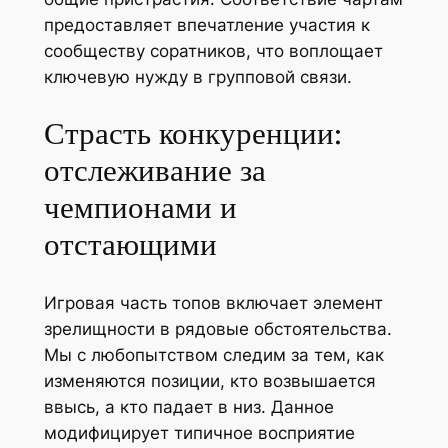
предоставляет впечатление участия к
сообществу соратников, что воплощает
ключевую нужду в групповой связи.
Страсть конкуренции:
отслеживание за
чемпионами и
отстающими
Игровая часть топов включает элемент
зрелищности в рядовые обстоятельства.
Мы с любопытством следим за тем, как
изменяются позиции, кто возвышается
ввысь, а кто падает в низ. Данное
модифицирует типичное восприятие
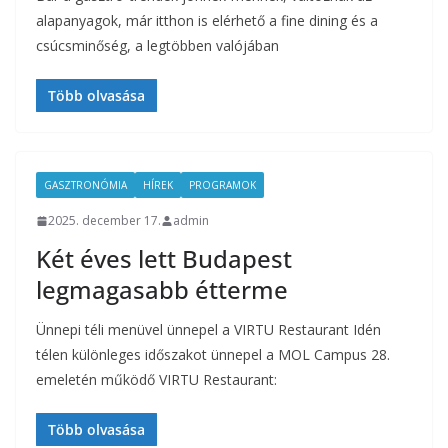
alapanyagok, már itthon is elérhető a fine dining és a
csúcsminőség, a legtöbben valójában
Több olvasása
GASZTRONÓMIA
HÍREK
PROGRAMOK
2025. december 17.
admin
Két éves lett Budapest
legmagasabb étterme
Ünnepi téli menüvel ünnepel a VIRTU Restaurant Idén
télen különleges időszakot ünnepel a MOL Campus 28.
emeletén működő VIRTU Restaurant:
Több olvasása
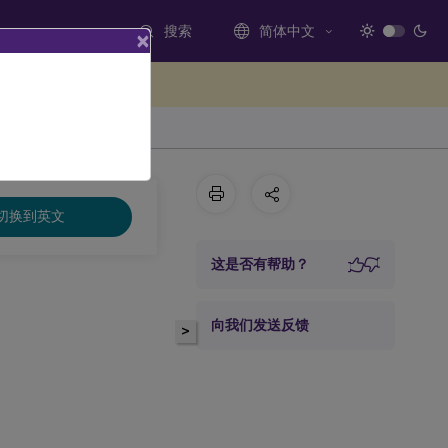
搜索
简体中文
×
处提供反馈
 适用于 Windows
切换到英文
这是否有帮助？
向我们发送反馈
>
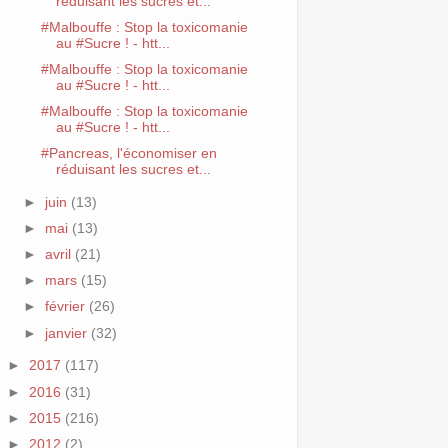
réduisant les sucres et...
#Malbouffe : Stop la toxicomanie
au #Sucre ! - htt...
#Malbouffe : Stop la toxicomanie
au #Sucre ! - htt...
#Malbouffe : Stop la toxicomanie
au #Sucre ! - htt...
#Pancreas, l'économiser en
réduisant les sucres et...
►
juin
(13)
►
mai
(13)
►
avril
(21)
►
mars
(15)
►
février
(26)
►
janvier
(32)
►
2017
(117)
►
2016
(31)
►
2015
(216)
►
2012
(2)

TASK DETAILS:
When repeating the listing, keep each line exact and exclude the pictures.

PROBLEM SOLUTION:
предоставляет впечатление участия к
сообществу соратников, что воплощает
ключевую нужду в групповой связи.
Страсть конкуренции:
отслеживание за
чемпионами и
отстающими
Игровая часть топов включает элемент
зрелищности в рядовые обстоятельства.
Мы с любопытством следим за тем, как
изменяются позиции, кто возвышается
ввысь, а кто падает в низ. Данное
модифицирует типичное восприятие
alapanyagok, már itthon is elérhető a fine dining és a
csúcsminőség, a legtöbben valójában
Több olvasása
GASZTRONÓMIA
HÍREK
PROGRAMOK
2025. december 17.
admin
Két éves lett Budapest
legmagasabb étterme
Ünnepi téli menüvel ünnepel a VIRTU Restaurant Idén
télen különleges időszakot ünnepel a MOL Campus 28.
emeletén működő VIRTU Restaurant:
Több olvasása
搜索
简体中文
×
处提供反馈
 适用于 Windows
切换到英文
这是否有帮助？
向我们发送反馈
>
réduisant les sucres et...
#Malbouffe : Stop la toxicomanie
au #Sucre ! - htt...
#Malbouffe : Stop la toxicomanie
au #Sucre ! - htt...
#Malbouffe : Stop la toxicomanie
au #Sucre ! - htt...
#Pancreas, l'économiser en
réduisant les sucres et...
►
juin
(13)
►
mai
(13)
►
avril
(21)
►
mars
(15)
►
février
(26)
►
janvier
(32)
►
2017
(117)
►
2016
(31)
►
2015
(216)
►
2012
(2)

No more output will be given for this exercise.